Wyjechaliśmy dopiero kawałek pod góre, a widoki robią się już przednie. (foto by Nemo)
Po chwili gubimy szlak i tym samym fundujemy sobie pchanie rowerów pod góre, ale naszczęście niedużo.
Po odnalezieniu właściwej drogi kierujemy się na Salmopol. Tam wcinamy obiad i rozmawiamy z 60 letnimi bikerami którzy śmigają na fullach:)
Przed Malinowem spotykamy kolege Nema, który jedzie z nami prawie aż do Malinowej Skały, a potem odbija na Skrzyczne. (foto by Nemo)
Jeszcze zanim się rozdzieliliśmy mnie spotyka "Psssssst" (foto by Nemo)
Nemo walczy ostro ze stromym podjazdem, a w tle ścieżka którą przed chwilą jechaliśmy.
Ostatni podjazd pod Baranią, który bardzo mi się podobał, bo prawie w całości można pokonać go w siodle. (foto by Nemo)
I oto cel naszej wyprawy, widok z platformy na Baraniej Górze.
Tego dnia Nemo zrobił mi dużo fajnych zdjęć. (foto by Nemo)
Co on tam robi przy tym drzewie?
I wszystko jasne, podziwia widok na Tatry:) (foto by Nemo)
Teraz pozostał już tylko zjazd bardzo trudnym niebieskim szlakiem do Wisły, na którym moja rama wyginała się na boki jak z plasteliny. (foto by Nemo)
Tak wygląda początek największej rzeki w Polsce i w tym miejscu kończy się moja wycieczka z Nemem. Było super minęło dopiero kilkanaście godzin od powrotu do domu, nogi jeszcze bolą ale w każdym momencie spakowałbym rower i objechał jeszcze raz tą trase.

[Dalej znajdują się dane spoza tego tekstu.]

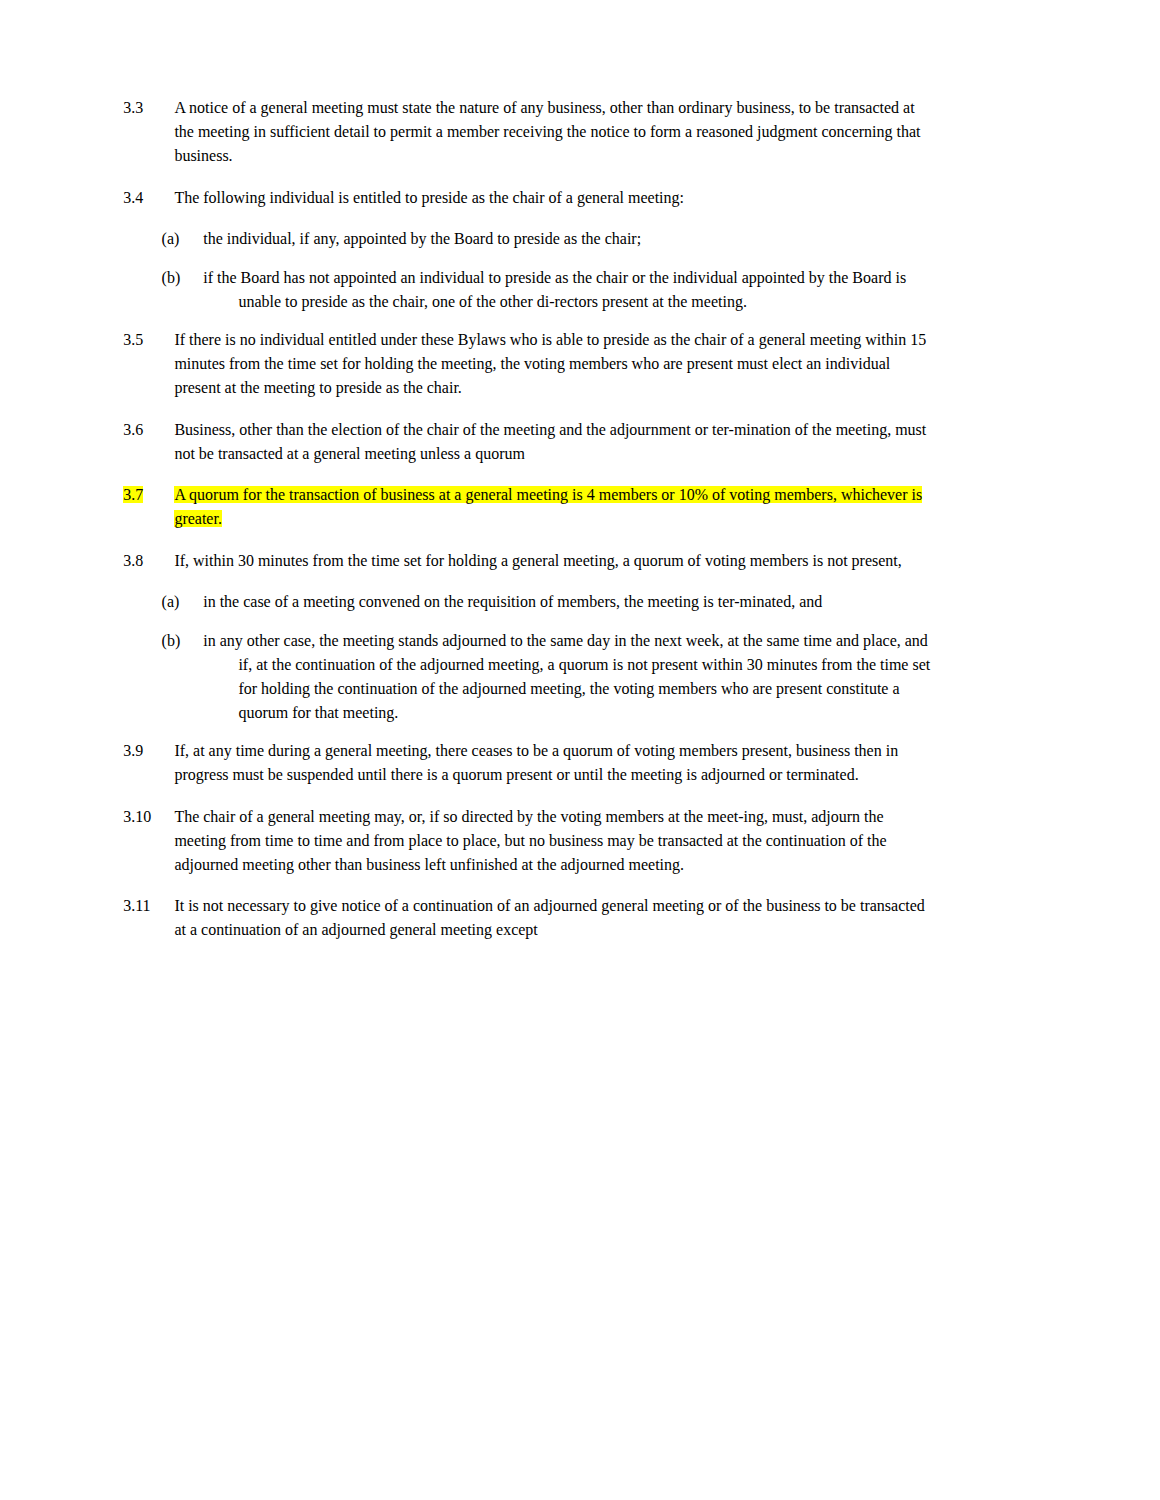3.3
A notice of a general meeting must state the nature of any business, other than ordinary business, to be transacted at the meeting in sufficient detail to permit a member receiving the notice to form a reasoned judgment concerning that business.
3.4
The following individual is entitled to preside as the chair of a general meeting:
(a)
the individual, if any, appointed by the Board to preside as the chair;
(b)
if the Board has not appointed an individual to preside as the chair or the individual appointed by the Board is unable to preside as the chair, one of the other di-rectors present at the meeting.
3.5
If there is no individual entitled under these Bylaws who is able to preside as the chair of a general meeting within 15 minutes from the time set for holding the meeting, the voting members who are present must elect an individual present at the meeting to preside as the chair.
3.6
Business, other than the election of the chair of the meeting and the adjournment or ter-mination of the meeting, must not be transacted at a general meeting unless a quorum
3.7
A quorum for the transaction of business at a general meeting is 4 members or 10% of voting members, whichever is greater.
3.8
If, within 30 minutes from the time set for holding a general meeting, a quorum of voting members is not present,
(a)
in the case of a meeting convened on the requisition of members, the meeting is ter-minated, and
(b)
in any other case, the meeting stands adjourned to the same day in the next week, at the same time and place, and if, at the continuation of the adjourned meeting, a quorum is not present within 30 minutes from the time set for holding the continuation of the adjourned meeting, the voting members who are present constitute a quorum for that meeting.
3.9
If, at any time during a general meeting, there ceases to be a quorum of voting members present, business then in progress must be suspended until there is a quorum present or until the meeting is adjourned or terminated.
3.10
The chair of a general meeting may, or, if so directed by the voting members at the meet-ing, must, adjourn the meeting from time to time and from place to place, but no business may be transacted at the continuation of the adjourned meeting other than business left unfinished at the adjourned meeting.
3.11
It is not necessary to give notice of a continuation of an adjourned general meeting or of the business to be transacted at a continuation of an adjourned general meeting except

Dla odmiany dziś wyskoczyłem w teren. Po wczorajszym serwisowaniu rower sprawował się świetnie i dzieki temu mi również jechało się wspaniale. Do momentu w którym przyszło mi przejechać kałuże na czerwonym szlaku pomiędzy Jeziorkami a Cięzkowicami. Ta kałuża miała może z 75m ale wydawało mi się że jest płytka wiec ruszyłem przed siebie. I od 13 kilometra przyszło mi jechać z kompletnie mokrymi nogami:) Z Ciężkowic miałem już wracać do domu ale dołożyłem jeszcze pętle na Doline Żabnika.
Dziś rano jak wyszedłem z domu to doznałem szoku związanego z temp. bo już się przyzwyczaiłem do tych 15-20 stopni. Naszczęscie miałem na rower czas dopiero popołudniu i do tego momentu powietrze nagrzało się do tych 7 stopni:) Traska ostatnio moja ulubiona pod szose, czyli kierunek Sławków i Krzykawka, plus dokładka w postaci powrotu przez Trzebinie. Ogólnie dziś testowałem nowy telefon, podczas drogi zapisywałem tracka GPS i robiłem zdjęcia. Rezultaty poniżej...
Mój rower i piaskownia, a w tle Diabla Góra i Elektrownia Siersza.